## Problem set
1. According to the article about the FDA approval of Ocaliva, what kind of drugs is accelerated FDA approval used for?
2. From the article about the FDA approval of Ocaliva, retype the part that opens with the words containing "FDA grants accelerated" and closes with "treat life-threatening conditions.".

FDA grants accelerated approval for new liver disease therapy

Adult patients living with primary biliary cholangitis (PBC) — a chronic liver condition marked by the inflammation of the organ's small bile ducts that leads to those ducts becoming damaged and finally destroyed and can lead to liver scarring (cirrhosis ) — will soon have access to a new treatment option.

The U.S. Food and Drug Administration (FDA) has granted accelerated approval for the drug Ocaliva (obeticholic acid), which can be used alone or in combination with ursodeoxycholic acid (UCDA).

Accelerated FDA approval is used for drugs being developed to treat life-threatening conditions.
Because of its chronic nature, PBC typically leads to complete loss of liver function. Ocaliva is an oral therapy that works by increasing bile flow from the liver and supressing bile acid production in the liver.

"Patients left untreated, or who have not responded to UDCA, are at risk for liver failure and death,” Dr. Amy Egan, deputy director of the Office of Drug Evaluation III in the FDA’s Center for Drug Evaluation and Research, said. “Ocaliva provides an important treatment option for patients living with PBC who have not responded to the only other approved therapy, UDCA."

Collected data entries:
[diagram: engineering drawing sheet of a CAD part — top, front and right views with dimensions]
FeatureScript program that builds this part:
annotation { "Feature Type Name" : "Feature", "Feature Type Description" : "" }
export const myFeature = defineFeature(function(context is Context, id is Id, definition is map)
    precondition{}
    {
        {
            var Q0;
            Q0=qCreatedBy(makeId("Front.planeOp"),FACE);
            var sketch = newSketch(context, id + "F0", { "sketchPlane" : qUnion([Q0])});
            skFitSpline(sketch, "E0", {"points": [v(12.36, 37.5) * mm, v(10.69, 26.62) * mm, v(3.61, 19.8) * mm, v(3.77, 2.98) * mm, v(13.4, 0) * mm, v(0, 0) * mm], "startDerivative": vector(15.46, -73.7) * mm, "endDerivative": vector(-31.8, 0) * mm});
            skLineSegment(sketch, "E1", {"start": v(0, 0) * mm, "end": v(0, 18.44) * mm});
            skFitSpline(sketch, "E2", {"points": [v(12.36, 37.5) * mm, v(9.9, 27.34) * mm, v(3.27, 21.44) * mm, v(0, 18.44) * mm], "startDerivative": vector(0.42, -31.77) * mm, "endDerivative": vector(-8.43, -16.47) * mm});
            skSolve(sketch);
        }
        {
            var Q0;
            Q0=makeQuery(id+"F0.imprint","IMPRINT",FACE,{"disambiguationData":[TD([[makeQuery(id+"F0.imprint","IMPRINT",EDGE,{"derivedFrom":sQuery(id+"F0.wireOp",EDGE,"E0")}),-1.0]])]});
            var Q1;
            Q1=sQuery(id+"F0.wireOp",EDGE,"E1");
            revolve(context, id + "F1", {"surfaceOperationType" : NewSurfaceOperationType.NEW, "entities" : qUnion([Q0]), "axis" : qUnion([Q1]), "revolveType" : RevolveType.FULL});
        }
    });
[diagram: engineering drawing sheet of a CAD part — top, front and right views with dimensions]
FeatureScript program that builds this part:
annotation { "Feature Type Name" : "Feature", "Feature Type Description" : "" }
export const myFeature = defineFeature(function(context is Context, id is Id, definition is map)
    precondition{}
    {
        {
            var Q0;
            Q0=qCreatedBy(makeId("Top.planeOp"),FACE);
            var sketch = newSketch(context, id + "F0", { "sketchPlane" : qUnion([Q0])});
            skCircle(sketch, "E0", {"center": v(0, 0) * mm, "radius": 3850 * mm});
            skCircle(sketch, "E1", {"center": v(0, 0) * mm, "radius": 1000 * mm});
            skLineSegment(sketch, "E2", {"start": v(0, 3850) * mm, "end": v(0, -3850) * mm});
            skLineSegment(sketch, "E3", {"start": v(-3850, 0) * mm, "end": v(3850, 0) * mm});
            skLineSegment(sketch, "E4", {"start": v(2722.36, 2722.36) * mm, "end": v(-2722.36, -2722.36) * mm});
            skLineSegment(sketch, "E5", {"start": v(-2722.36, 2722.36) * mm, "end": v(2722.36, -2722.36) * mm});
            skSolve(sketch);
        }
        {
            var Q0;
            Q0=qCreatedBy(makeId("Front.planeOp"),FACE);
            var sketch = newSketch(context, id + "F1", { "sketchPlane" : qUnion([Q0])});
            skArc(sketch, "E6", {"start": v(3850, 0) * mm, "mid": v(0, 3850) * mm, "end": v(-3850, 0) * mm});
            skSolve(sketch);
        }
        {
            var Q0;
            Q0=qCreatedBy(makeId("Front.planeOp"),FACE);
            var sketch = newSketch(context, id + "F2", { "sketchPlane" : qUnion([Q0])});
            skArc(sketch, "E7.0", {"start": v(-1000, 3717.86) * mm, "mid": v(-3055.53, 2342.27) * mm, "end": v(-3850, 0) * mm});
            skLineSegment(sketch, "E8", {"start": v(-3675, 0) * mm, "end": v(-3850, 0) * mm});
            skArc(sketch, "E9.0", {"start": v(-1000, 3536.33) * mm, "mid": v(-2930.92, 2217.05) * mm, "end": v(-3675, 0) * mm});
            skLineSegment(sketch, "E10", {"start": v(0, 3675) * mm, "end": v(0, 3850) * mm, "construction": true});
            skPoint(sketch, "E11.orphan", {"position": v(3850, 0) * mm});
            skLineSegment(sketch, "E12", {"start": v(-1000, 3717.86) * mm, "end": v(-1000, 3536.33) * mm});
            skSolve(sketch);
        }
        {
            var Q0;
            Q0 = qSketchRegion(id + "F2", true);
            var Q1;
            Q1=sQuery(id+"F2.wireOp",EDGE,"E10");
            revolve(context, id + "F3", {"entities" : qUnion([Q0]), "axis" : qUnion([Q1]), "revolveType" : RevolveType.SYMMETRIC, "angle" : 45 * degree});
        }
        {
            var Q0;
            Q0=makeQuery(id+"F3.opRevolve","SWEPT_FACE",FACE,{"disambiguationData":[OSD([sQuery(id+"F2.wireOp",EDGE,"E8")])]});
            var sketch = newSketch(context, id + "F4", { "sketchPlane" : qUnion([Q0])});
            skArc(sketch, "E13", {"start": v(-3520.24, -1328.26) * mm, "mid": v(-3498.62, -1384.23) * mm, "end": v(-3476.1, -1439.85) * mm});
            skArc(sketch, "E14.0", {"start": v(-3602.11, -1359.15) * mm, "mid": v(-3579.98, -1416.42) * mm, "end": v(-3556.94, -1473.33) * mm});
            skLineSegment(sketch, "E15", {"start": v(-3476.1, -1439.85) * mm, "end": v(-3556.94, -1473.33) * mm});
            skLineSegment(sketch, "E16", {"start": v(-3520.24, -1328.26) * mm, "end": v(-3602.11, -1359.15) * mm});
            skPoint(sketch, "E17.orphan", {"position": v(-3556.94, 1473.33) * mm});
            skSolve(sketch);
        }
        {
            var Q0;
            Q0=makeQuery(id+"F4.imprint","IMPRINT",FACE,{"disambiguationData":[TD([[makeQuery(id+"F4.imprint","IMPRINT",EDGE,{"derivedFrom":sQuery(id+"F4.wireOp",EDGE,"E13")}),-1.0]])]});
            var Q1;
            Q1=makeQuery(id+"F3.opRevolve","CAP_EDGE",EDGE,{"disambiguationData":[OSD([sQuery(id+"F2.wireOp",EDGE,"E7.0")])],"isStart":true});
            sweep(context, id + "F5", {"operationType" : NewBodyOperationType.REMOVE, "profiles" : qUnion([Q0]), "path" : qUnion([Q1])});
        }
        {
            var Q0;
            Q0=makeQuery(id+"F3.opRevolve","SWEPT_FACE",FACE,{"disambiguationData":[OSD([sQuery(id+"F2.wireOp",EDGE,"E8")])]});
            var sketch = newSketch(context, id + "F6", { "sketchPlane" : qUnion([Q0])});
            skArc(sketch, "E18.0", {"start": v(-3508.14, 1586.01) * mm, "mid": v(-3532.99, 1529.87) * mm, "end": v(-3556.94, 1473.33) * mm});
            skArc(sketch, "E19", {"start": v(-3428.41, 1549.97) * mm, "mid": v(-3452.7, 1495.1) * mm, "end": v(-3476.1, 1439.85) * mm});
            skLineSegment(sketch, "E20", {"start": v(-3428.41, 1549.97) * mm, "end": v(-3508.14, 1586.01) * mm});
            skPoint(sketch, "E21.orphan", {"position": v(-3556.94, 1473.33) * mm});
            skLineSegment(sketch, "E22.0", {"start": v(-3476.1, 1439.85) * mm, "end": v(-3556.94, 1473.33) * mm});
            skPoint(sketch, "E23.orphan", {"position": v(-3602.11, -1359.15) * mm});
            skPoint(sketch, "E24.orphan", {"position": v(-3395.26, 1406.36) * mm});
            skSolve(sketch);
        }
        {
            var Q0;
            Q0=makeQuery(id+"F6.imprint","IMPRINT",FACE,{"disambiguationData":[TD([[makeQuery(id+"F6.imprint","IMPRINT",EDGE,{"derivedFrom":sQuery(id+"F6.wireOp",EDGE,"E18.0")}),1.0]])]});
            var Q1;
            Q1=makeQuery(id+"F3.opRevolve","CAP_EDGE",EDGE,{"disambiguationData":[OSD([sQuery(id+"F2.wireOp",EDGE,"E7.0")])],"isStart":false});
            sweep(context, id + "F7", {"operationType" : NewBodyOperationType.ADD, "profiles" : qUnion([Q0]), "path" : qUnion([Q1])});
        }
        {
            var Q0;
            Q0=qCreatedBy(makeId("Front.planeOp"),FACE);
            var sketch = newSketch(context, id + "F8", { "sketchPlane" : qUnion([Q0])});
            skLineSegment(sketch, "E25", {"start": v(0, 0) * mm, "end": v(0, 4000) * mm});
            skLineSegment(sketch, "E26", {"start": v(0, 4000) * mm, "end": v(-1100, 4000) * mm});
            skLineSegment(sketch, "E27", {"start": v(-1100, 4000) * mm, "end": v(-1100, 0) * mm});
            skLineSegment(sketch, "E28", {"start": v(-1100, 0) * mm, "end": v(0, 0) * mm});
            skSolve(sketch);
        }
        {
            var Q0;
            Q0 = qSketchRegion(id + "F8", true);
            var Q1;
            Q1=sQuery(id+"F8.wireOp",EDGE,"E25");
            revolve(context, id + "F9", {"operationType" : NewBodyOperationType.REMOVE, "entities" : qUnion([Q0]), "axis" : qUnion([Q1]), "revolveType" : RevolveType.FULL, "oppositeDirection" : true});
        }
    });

## Responses to the exercise
1. Drugs being developed to treat life-threatening conditions.

2.
FDA grants accelerated approval for new liver disease therapy

Adult patients living with primary biliary cholangitis (PBC) — a chronic liver condition marked by the inflammation of the organ's small bile ducts that leads to those ducts becoming damaged and finally destroyed and can lead to liver scarring (cirrhosis ) — will soon have access to a new treatment option.

The U.S. Food and Drug Administration (FDA) has granted accelerated approval for the drug Ocaliva (obeticholic acid), which can be used alone or in combination with ursodeoxycholic acid (UCDA).

Accelerated FDA approval is used for drugs being developed to treat life-threatening conditions.